Solving an Equation of the Form | z | = a

We can use what we know about absolute value to solve equations that contain absolute value.

For example, let’s solve the equation |x| = 5.

The solutions are those numbers that are 5 units from 0 on the number line. So, the equation |x| = 5 has two solutions: x = 5 and x = -5.

Now let’s solve the equation |x| = 0.

The solution contains those numbers that are 0 units from 0.

So, the equation |x| = 0 has only one solution: x = 0.

Finally, let’s consider the equation |x| = -5. The solution contains those numbers that are -5 units from 0. Since distance is never negative, there are no numbers that satisfy this equation.

Thus, the equation |x| = -5 has no solutions.

We can generalize these ideas to find the solutions of |z| = a.



Absolute Value Equations of the Form | z| = a

When solving an equation of the form |z| = a:

If a > 0, there are two solutions, z = a and z = -a.

If a = 0, there is one solution, z = 0.

STUDY MATERIAL:
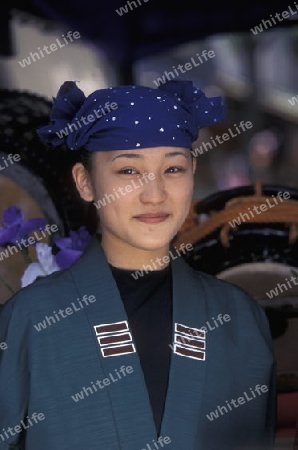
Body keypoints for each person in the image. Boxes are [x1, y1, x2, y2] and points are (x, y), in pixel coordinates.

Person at [0, 79, 276, 450]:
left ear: (192, 173)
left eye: (173, 169)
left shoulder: (238, 317)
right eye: (128, 171)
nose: (154, 194)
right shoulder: (30, 320)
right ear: (85, 182)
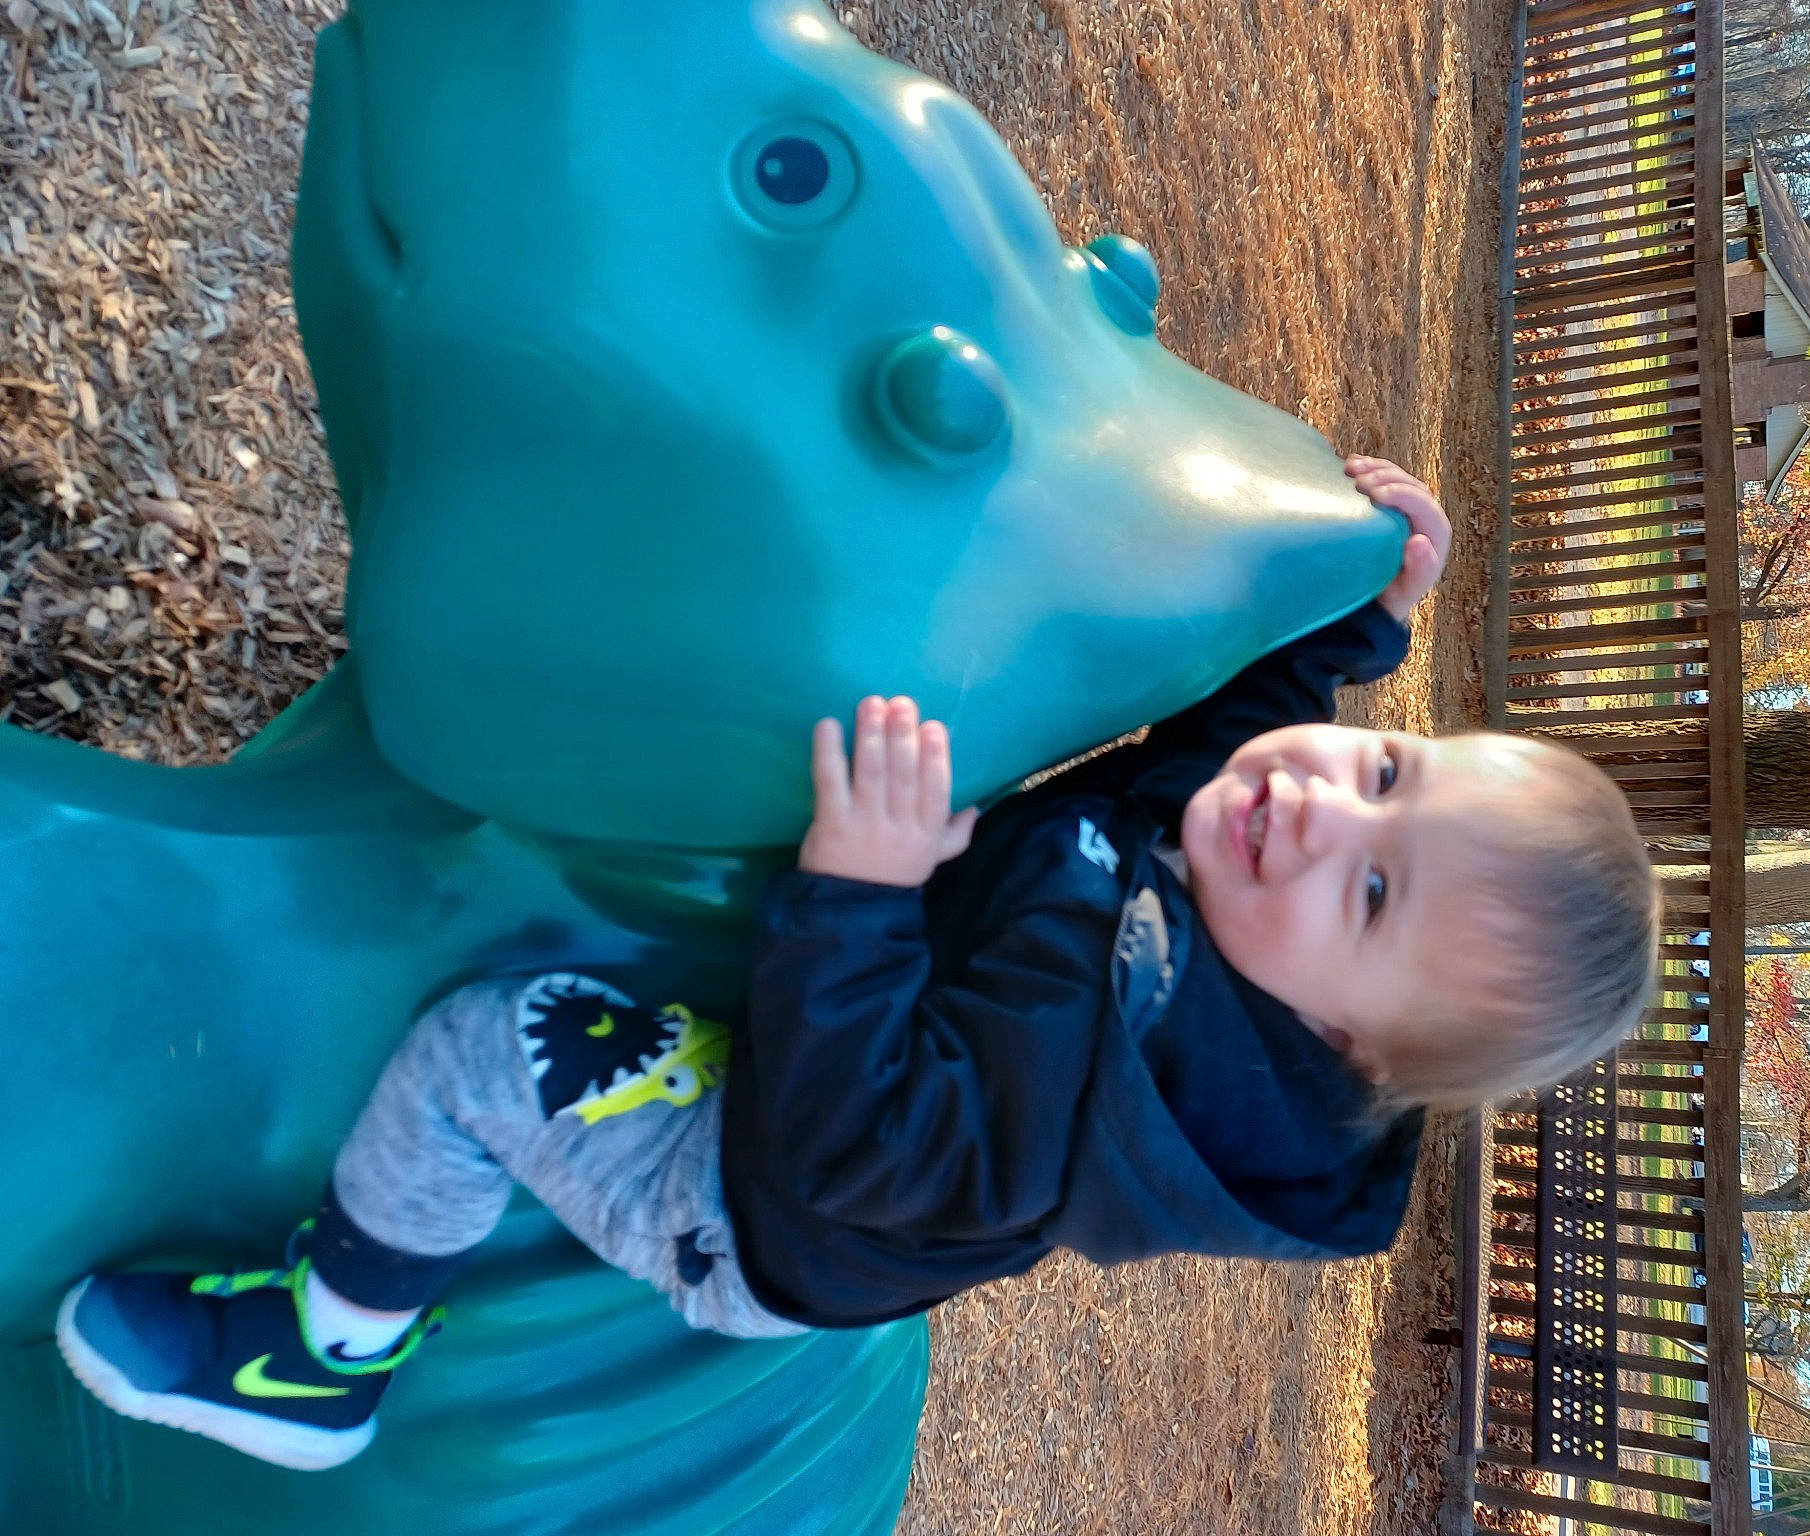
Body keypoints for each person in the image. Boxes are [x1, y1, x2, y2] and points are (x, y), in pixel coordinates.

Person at [54, 456, 1661, 1471]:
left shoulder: (1107, 1088)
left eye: (1374, 891)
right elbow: (1233, 736)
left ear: (1343, 1045)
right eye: (1391, 770)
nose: (1317, 805)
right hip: (869, 1049)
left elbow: (852, 1132)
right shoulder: (1255, 882)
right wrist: (1360, 619)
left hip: (763, 1193)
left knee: (488, 1048)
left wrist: (859, 892)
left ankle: (319, 1355)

WHAT IS REQUIRED: In the excerpt on absolute value equations, why does |x| = -5 have no solutions?

SOLUTION TO THIS PROBLEM: Because distance is never negative, so no number is -5 units from 0.